Provided records:
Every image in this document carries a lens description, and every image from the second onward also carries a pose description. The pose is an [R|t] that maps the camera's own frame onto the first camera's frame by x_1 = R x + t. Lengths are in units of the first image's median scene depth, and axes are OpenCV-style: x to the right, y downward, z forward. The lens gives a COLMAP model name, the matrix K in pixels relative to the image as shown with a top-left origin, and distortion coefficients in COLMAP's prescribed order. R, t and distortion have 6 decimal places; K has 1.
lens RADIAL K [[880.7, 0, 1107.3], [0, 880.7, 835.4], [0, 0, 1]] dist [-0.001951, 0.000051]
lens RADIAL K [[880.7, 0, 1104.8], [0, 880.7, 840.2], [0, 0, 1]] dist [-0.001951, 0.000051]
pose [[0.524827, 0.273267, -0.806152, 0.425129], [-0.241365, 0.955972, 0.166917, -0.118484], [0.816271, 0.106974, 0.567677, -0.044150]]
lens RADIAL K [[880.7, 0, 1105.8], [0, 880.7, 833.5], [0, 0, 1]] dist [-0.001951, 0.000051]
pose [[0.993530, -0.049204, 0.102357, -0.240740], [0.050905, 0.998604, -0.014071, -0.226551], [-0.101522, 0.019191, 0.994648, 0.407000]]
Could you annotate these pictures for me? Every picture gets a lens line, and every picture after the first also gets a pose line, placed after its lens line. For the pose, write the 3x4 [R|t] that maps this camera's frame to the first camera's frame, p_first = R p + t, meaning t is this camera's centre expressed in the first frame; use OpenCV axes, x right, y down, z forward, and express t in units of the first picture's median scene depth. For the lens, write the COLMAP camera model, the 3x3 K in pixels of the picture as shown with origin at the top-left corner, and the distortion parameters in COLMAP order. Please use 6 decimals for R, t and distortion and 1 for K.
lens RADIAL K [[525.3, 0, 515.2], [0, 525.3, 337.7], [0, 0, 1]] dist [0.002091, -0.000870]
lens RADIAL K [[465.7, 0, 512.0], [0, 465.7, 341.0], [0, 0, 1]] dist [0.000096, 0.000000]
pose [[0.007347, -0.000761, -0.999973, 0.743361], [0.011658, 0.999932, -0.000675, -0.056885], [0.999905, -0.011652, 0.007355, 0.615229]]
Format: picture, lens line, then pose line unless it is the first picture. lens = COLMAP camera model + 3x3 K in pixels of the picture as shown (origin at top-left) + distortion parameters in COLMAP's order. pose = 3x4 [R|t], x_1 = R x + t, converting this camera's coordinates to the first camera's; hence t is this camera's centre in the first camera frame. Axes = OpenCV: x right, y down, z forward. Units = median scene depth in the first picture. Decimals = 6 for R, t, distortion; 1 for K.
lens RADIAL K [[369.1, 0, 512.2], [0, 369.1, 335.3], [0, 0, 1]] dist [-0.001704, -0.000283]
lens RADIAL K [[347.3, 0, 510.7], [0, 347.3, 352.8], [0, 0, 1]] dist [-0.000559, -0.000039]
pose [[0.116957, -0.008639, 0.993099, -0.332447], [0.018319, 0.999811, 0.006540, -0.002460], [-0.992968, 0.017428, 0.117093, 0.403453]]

Work instructions: Repeat each entry exactly, so that nothing in the listing is lost.

Reply to the exercise:
Every image in this document carries a lens description, and every image from the second onward also carries a pose description. The pose is an [R|t] that maps the camera's own frame onto the first camera's frame by x_1 = R x + t. Lengths are in units of the first image's median scene depth, and axes are OpenCV-style: x to the right, y downward, z forward. The lens gives a COLMAP model name, the matrix K in pixels relative to the image as shown with a top-left origin, and distortion coefficients in COLMAP's prescribed order. R, t and distortion have 6 decimal places; K has 1.
lens RADIAL K [[880.7, 0, 1107.3], [0, 880.7, 835.4], [0, 0, 1]] dist [-0.001951, 0.000051]
lens RADIAL K [[880.7, 0, 1104.8], [0, 880.7, 840.2], [0, 0, 1]] dist [-0.001951, 0.000051]
pose [[0.524827, 0.273267, -0.806152, 0.425129], [-0.241365, 0.955972, 0.166917, -0.118484], [0.816271, 0.106974, 0.567677, -0.044150]]
lens RADIAL K [[880.7, 0, 1105.8], [0, 880.7, 833.5], [0, 0, 1]] dist [-0.001951, 0.000051]
pose [[0.993530, -0.049204, 0.102357, -0.240740], [0.050905, 0.998604, -0.014071, -0.226551], [-0.101522, 0.019191, 0.994648, 0.407000]]
Could you annotate these pictures for me? Every picture gets a lens line, and every picture after the first also gets a pose line, placed after its lens line. For the pose, write the 3x4 [R|t] that maps this camera's frame to the first camera's frame, p_first = R p + t, meaning t is this camera's centre expressed in the first frame; use OpenCV axes, x right, y down, z forward, and express t in units of the first picture's median scene depth. For the lens, write the COLMAP camera model, the 3x3 K in pixels of the picture as shown with origin at the top-left corner, and the distortion parameters in COLMAP order. Please use 6 decimals for R, t and distortion and 1 for K.
lens RADIAL K [[525.3, 0, 515.2], [0, 525.3, 337.7], [0, 0, 1]] dist [0.002091, -0.000870]
lens RADIAL K [[465.7, 0, 512.0], [0, 465.7, 341.0], [0, 0, 1]] dist [0.000096, 0.000000]
pose [[0.007347, -0.000761, -0.999973, 0.743361], [0.011658, 0.999932, -0.000675, -0.056885], [0.999905, -0.011652, 0.007355, 0.615229]]
Format: picture, lens line, then pose line unless it is the first picture. lens = COLMAP camera model + 3x3 K in pixels of the picture as shown (origin at top-left) + distortion parameters in COLMAP's order. pose = 3x4 [R|t], x_1 = R x + t, converting this camera's coordinates to the first camera's; hence t is this camera's centre in the first camera frame. Axes = OpenCV: x right, y down, z forward. Units = median scene depth in the first picture. Decimals = 6 for R, t, distortion; 1 for K.
lens RADIAL K [[369.1, 0, 512.2], [0, 369.1, 335.3], [0, 0, 1]] dist [-0.001704, -0.000283]
lens RADIAL K [[347.3, 0, 510.7], [0, 347.3, 352.8], [0, 0, 1]] dist [-0.000559, -0.000039]
pose [[0.116957, -0.008639, 0.993099, -0.332447], [0.018319, 0.999811, 0.006540, -0.002460], [-0.992968, 0.017428, 0.117093, 0.403453]]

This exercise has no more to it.